** Reading text follows **

The Bell scandal reinforces the argument that California’s existing transparency laws don’t do enough on their own. Enforcement simply does not exist, and though most cities follow the rules, we know from this experience that relying merely on integrity is not enough.
A proactive commitment
Accountability is not simply releasing information in bulk. It’s also not passing nominal, unenforced legislation.
What real accountability requires is an active, honest effort from citizens and leaders. Steven Croley, a law professor at the University of Michigan, and new member of the Obama administration's Domestic Policy Council, wrote a blog post in 2007 that is relevant in this discussion:
“Government is open not just because it discloses information about what it has already done, but because it solicits citizens' input about what it is doing.”
While Croley is describing his vision for an open federal government, the same principle applies, perhaps even more appropriately, to local government. With everything more centralized and smaller-scale, maintaining a transparent system faces fewer challenges than anything on a state or national level.
Take the example of the special ballot measure that allowed Bell Council members to eliminate their salary caps. It’s undeniable that the public was left in the dark. Instead, though the use of town hall meetings and online outreach, changes to city legislature and policy should have been posted and discussed before a final vote went through.

** End of Reading text **
** Material supplied follows **

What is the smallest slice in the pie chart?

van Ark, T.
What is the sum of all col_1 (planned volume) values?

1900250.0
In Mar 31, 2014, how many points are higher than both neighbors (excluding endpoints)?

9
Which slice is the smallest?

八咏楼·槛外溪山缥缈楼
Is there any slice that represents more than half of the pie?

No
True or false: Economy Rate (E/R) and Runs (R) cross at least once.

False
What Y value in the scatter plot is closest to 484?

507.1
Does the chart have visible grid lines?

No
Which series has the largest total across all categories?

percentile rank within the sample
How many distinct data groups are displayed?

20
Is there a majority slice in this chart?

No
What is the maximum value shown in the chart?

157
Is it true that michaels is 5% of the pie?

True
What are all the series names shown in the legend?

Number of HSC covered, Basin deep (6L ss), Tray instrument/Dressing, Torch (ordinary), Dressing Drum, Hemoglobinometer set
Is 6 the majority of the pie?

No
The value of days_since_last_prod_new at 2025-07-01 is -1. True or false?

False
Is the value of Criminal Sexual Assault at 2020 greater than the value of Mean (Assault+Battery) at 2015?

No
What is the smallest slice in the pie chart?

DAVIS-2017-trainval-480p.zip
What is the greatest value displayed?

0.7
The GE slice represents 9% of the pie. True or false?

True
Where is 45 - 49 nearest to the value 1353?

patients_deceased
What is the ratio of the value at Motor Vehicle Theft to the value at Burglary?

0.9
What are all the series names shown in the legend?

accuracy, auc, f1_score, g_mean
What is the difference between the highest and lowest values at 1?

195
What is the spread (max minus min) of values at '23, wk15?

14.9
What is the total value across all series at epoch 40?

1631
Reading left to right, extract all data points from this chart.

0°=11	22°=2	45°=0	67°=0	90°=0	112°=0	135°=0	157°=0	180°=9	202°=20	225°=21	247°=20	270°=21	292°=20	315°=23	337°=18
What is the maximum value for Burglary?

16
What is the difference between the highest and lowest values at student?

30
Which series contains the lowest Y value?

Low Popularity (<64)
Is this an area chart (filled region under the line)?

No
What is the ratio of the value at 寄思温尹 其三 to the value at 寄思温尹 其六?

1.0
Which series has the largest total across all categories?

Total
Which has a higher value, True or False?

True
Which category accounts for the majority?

** End of Material supplied **

Brief 1:
In the Bell transparency text, list every word in the paragraph beginning "While Croley is describing his vision" that names a level of government.
Brief 2:
Go on with the text on transparency after the Bell scandal, starting after its final sentence.

Response 1:
federal, local, state, national

Response 2:
In his post, Croley stated that federal agencies should adopt the attitude of “[telling] you before you ask” over “we’ll tell you if you ask.” This idea will certainly be at the center of a successful transparency movement.
Right now, local officials have an invaluable opportunity to be proactive instead of passive. A relevant solution to the inconsistency of the Public Records Act, for example, might be to establish a database where documents are uploaded and made public for future reference as they are requested. This system would create easy access to the most pertinent records while slowly establishing a comprehensive, accessible database free from red tape.
While it is the responsibility of government to operate transparently and with integrity, the impact of citizen engagement should not be understated. Within weeks after the Bell scandal broke, citizens banded together and effectively forced the resignation of its corrupt city officials.
But it shouldn’t take a looming scandal to start an accountability movement.
Citizen engagement has great potential to effect change, and for most people, local government might just be the most accessible place to take action.
One model example of a transparency movement is Illinois’ Local Transparency Project, which combines the expertise of the Illinois Policy Institute with local leaders fighting government opacity. The Local Transparency Project is an encouraging example of a successful grassroots effort and a great resource for citizen activists looking to organize and mobilize.
In addition, the Sunlight Foundation offers fantastic resources and a strong community for transparency advocates. A solid first step would be to join the Public=Online campaign as well as the Citizens for Open Government group. Sunlight is also producing a guide on how to do state level organizing and advocacy around transparency. Bring your community and concerns to the conversation.
Local government operates closest to the people, but it rarely receives the same attention enjoyed by the state or federal levels.
The Bell scandal proves, however, that though City Councils will never enjoy the celebrity of White House officials or pass billion-dollar legislation, corruption at home can still bear enormous consequences.
If we implement permanent transparency solutions at a local level, we’ll be on our way to a truly open government.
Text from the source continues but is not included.